Touffe de bambous, et meules de riz.
Le bambou, de la famille des graminées, croît en épais buissons dans les bois, sur le bord des rivières, et partout où il peut trouver un sol un peu humide.
On en compte, aux Philippines, vingt-cinq ou trente espèces, bien distinctes par leur forme et leur grosseur.
Il y en a du diamètre du corps d’un homme ordinaire, formant à l’intérieur un grand vide: cette espèce sert particulièrement à construire des cabanes, à faire des vases pour transporter de l’eau et l’y conserver.
Divisé en filaments, il sert à faire des corbeilles, des chapeaux, et toute espèce d’objets de vannerie; enfin, des cordes ou des câbles d’une grande solidité.

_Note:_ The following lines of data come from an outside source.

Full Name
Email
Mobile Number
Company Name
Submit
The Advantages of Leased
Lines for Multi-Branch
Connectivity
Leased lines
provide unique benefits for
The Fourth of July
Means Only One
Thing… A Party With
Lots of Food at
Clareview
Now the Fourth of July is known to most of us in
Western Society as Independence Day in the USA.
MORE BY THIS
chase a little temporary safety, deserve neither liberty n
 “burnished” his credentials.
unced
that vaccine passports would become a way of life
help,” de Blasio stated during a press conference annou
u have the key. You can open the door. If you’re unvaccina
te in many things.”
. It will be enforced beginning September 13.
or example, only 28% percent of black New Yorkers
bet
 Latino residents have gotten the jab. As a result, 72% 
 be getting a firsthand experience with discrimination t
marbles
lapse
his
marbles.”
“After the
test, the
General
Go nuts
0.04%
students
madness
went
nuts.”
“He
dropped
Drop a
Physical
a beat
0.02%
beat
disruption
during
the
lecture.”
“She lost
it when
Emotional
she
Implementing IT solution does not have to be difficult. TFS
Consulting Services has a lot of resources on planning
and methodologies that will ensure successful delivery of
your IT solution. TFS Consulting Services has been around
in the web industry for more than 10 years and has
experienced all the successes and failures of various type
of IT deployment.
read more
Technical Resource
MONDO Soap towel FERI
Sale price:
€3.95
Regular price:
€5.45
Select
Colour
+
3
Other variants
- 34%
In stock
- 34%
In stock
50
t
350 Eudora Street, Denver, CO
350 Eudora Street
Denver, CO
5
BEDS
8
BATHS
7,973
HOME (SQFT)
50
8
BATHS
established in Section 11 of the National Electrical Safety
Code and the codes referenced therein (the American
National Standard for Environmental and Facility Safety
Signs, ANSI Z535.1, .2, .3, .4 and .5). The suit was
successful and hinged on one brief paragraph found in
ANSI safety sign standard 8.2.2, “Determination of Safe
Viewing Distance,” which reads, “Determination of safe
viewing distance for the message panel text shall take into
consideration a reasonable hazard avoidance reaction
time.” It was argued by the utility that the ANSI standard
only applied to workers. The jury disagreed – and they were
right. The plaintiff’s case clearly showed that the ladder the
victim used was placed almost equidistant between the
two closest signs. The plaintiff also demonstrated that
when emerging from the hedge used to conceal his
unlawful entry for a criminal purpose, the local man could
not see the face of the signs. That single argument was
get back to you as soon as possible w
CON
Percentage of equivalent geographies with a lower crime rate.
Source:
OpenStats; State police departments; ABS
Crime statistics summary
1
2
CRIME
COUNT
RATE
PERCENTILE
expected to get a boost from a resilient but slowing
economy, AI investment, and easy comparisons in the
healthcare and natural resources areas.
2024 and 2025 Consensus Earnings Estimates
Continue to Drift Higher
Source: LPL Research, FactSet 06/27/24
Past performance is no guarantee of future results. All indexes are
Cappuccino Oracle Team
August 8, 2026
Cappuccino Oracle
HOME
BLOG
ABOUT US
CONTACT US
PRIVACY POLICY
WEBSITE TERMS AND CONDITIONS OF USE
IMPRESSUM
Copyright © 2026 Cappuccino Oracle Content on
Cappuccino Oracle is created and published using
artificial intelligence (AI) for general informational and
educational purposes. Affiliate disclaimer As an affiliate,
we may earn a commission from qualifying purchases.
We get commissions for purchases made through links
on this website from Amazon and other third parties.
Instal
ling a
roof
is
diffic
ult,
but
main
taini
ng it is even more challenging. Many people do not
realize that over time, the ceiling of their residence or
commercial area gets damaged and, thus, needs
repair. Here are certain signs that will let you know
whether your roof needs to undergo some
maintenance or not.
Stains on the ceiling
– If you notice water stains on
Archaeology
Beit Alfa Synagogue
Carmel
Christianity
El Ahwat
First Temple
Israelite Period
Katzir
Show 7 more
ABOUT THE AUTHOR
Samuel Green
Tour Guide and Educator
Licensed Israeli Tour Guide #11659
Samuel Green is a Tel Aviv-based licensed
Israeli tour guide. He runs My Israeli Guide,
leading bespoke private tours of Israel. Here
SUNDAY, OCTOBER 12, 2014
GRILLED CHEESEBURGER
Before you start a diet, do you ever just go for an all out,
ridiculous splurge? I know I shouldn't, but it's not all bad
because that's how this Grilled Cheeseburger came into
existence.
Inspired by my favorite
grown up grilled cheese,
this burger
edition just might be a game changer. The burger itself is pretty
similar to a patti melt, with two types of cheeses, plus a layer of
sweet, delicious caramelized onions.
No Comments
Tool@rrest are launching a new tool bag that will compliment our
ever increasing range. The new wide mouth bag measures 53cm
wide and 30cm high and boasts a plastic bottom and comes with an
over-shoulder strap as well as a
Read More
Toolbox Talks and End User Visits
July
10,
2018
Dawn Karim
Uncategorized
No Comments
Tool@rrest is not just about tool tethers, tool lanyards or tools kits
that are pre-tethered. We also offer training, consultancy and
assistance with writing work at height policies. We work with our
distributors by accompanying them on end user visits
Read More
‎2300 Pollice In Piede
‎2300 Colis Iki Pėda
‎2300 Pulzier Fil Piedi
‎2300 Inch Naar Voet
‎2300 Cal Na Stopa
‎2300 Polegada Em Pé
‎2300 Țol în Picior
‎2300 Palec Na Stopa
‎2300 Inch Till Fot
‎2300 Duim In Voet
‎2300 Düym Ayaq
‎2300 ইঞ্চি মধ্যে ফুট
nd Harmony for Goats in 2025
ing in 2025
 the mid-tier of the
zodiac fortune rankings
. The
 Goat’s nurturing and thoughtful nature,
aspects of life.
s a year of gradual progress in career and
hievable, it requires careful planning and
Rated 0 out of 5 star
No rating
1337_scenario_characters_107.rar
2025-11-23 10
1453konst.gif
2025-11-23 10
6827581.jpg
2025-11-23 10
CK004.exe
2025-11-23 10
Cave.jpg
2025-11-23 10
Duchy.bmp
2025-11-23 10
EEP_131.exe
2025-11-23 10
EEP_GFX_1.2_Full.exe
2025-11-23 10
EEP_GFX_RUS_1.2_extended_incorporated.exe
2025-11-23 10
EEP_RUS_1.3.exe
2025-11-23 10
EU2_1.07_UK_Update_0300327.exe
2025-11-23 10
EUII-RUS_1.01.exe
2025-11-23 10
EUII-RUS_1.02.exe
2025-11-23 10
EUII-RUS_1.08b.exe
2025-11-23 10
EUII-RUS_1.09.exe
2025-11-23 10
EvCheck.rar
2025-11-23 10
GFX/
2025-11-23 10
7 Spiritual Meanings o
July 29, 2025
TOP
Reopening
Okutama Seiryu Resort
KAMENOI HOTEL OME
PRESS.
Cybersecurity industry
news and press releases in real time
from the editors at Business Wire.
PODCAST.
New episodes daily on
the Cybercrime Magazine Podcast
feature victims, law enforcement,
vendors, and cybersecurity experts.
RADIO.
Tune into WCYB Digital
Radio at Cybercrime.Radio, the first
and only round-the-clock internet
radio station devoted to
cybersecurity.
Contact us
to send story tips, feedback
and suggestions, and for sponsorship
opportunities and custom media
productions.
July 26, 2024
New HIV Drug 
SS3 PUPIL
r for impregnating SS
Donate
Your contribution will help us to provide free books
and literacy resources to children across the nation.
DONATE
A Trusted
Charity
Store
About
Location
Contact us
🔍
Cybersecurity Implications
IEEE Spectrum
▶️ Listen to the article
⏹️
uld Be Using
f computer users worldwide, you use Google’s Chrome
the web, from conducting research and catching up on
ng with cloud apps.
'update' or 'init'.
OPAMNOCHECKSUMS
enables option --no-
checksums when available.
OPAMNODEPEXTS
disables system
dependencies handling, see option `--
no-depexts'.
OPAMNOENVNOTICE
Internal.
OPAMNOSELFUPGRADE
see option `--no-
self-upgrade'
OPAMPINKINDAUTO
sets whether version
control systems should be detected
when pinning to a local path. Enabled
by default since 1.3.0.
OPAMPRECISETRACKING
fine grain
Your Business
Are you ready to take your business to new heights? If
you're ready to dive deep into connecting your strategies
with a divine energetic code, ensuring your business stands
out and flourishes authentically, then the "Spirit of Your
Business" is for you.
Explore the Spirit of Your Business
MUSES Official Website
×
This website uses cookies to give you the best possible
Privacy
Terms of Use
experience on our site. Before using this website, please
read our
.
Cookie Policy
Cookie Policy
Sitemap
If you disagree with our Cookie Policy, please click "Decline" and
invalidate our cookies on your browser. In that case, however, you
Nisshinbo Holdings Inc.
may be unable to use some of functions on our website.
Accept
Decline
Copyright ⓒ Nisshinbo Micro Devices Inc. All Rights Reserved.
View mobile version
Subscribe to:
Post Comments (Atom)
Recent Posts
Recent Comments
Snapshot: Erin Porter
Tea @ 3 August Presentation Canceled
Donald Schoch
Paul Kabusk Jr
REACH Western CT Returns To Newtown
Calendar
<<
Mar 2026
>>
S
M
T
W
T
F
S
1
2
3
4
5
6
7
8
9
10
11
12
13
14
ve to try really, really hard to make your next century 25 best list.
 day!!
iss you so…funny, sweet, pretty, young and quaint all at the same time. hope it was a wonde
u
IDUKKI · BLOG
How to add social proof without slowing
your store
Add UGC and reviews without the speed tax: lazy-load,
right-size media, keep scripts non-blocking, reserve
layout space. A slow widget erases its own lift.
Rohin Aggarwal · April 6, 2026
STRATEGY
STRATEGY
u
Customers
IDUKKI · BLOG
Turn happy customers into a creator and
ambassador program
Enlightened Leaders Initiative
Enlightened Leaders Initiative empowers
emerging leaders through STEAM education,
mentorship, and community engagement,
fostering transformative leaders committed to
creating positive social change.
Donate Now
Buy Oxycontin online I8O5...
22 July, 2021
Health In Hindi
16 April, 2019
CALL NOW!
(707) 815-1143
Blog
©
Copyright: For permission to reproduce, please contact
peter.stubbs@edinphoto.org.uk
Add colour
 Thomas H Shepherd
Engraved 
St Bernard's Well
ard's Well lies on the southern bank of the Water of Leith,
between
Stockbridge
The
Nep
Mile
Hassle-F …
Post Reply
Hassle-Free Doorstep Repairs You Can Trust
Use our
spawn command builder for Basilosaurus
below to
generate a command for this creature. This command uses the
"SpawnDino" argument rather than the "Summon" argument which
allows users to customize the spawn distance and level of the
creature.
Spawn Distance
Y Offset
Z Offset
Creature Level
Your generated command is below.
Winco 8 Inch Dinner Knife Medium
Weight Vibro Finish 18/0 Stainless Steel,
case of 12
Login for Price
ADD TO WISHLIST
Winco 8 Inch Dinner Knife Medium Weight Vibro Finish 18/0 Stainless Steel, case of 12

Un autre bambou, d’une dimension plus petite, vide aussi à l’intérieur et recouvert d’un vernis presque aussi solide que l’acier, sert également aux constructions des cases indiennes.
Taillé en pointe, il présente une extrémité aiguë et tranchante: les Indiens s’en servent pour faire des lances, des flèches, des lancettes pour saigner les chevaux, ouvrir un abcès, ou entamer les chairs et en extraire une épine ou tout autre corps étranger qui s’y serait introduit.
Un troisième, beaucoup plus solide et de la grosseur du bras, ne présentant pas de vide à l’intérieur, sert particulièrement pour la partie des cases qui exige une grande solidité, comme la toiture.